= DOCUMENT EXCERPT =
━━━━━━

Though a summary of the Kerry-Lieberman bill makes it clear that the "American Power Act" doesn't seek to limit access to secondary carbon markets, language that restricts the auctioning and primary physical trading of emissions allowances and offset credits to "registered carbon market participants" is causing the most heartburn.
In the emissions trading section of the proposed bill, lawmakers stipulate that primary trading and end-delivery of emission allowances and derived futures contracts would be restricted to a separately selected group of individuals or institutions, to be determined by the Commodity Futures Trading Commission, in conjunction with U.S. EPA and the Treasury Department. Companies facing caps on their emissions levels are also allowed in.
That generally wouldn't be a problem for firms and traders, except that the bill makes no attempt to define what a registered participants is. If most actors are not included in that definition, this provision, along with an explicit ban on certain derivatives, leaves little of a federal market left to take part in, experts say.
"We can't think of any markets that restrict trading to the underlying but have unfettered access to the swaps market," said Evan Ard, director of marketing at Evolution Markets, an energy and emissions brokerage. "It just doesn't make sense for anyone to do that."
Concerns about liquidity
Traders note that in the European Union's Emission Trading System (ETS), currently the world's largest and most liquid carbon market, the vast majority of trading is in the primary, physically delivered products. These are emissions allowances and offset credits that are retired at a pre-determined date. Banks and brokerages don't normally delve into trading in secondary futures and options unless they have access to that physical market.
As Ard and others point out, the E.U. ETS began first as a forward contracts traded market, with all emissions allowances expiring at the end of the year. Later, futures contracts were added, allowing companies facing a cap on their emissions to hedge against the future cost of carbon up to a few years out. Spot trading, speculation on the day-to-day swings in prices, came only later.
Unless "registered carbon markets participants" is liberally defined, it would mark an unprecedented move by the federal government to restrict access to a commodities market, experts note. Even U.S. EPA's sulfur dioxide and nitrogen oxide trading programs, the world's first pollution trading systems, allow open access -- insiders point out that in the past, school groups have even been involved in the trading of SO2 allowances.
"It's essential for a market when it first gets started to be able to operate with a maximum amount of liquidity and with as many counterparties as you can bring into the market," argued Ard.
Some of the biggest names on Wall Street are also concerned.
"Look at the E.U. ETS," said Steven Schleimer, director of energy and environmental regulation at Barclays Capital in New York. "The vast, vast majority of transactions are physical, and there is only a minor amount of transactions that are financial, so all the liquidity is in the physical market."
Barclays currently helps its European customers hedge against future spikes in the price of emissions allowances, securing futures contracts in E.U. allowances (EUAs) good for up to five years out. But Schleimer says his bank is only able to do this because it's able to openly participate in the primary carbon market there.

━━━━━━

= RECORDED INFORMATION =
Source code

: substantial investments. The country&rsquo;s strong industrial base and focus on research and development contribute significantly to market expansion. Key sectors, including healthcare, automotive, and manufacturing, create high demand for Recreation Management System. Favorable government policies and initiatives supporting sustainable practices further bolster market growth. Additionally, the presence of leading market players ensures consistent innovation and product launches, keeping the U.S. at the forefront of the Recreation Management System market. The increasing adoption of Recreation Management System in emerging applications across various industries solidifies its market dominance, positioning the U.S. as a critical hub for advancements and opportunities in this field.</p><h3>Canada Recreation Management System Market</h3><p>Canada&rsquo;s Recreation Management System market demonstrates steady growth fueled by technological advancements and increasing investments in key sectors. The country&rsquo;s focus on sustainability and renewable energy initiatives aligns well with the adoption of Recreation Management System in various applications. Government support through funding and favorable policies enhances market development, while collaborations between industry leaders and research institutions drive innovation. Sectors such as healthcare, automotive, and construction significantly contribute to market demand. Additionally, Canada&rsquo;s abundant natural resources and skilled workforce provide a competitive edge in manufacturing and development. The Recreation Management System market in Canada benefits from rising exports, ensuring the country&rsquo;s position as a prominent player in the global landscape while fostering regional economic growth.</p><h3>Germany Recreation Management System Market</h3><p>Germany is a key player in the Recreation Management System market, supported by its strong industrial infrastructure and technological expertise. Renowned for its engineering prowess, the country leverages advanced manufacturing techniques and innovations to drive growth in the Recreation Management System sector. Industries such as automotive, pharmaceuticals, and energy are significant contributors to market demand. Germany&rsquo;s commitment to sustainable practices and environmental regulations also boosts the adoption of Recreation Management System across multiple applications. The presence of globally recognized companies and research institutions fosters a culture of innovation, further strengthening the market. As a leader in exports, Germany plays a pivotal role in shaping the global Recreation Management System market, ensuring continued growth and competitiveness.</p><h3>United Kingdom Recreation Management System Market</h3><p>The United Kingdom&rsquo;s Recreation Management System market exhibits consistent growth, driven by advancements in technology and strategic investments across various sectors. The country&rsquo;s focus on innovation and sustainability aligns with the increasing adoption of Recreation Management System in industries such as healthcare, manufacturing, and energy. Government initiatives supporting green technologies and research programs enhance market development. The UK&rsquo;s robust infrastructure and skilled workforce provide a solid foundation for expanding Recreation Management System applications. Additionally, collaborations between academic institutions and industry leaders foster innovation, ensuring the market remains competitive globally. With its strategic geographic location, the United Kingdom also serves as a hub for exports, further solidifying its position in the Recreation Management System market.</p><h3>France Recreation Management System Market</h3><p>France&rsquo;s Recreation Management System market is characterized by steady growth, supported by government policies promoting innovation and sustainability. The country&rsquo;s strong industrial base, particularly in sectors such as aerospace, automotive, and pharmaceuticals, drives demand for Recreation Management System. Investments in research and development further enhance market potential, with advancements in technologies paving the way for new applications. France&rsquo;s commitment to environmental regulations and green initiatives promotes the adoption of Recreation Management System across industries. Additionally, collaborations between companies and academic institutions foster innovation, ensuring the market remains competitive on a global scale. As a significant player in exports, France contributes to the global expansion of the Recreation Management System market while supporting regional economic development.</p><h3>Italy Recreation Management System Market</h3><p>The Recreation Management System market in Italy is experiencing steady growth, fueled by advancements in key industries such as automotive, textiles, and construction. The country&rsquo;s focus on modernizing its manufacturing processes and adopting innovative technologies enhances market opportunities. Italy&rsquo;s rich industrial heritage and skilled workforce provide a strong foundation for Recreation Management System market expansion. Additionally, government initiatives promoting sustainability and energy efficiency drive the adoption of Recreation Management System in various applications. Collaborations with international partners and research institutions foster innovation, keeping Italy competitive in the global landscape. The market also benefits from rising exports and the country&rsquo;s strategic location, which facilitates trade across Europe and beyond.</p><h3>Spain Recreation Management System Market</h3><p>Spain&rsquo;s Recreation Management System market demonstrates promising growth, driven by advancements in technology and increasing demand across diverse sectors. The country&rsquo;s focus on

━━━━━━

= WORK ITEM =
List every U.S. federal agency that the excerpt on the Kerry-Lieberman bill's carbon trading provisions names.

= SOLUTION BELOW =
- Commodity Futures Trading Commission
- U.S. EPA
- Treasury Department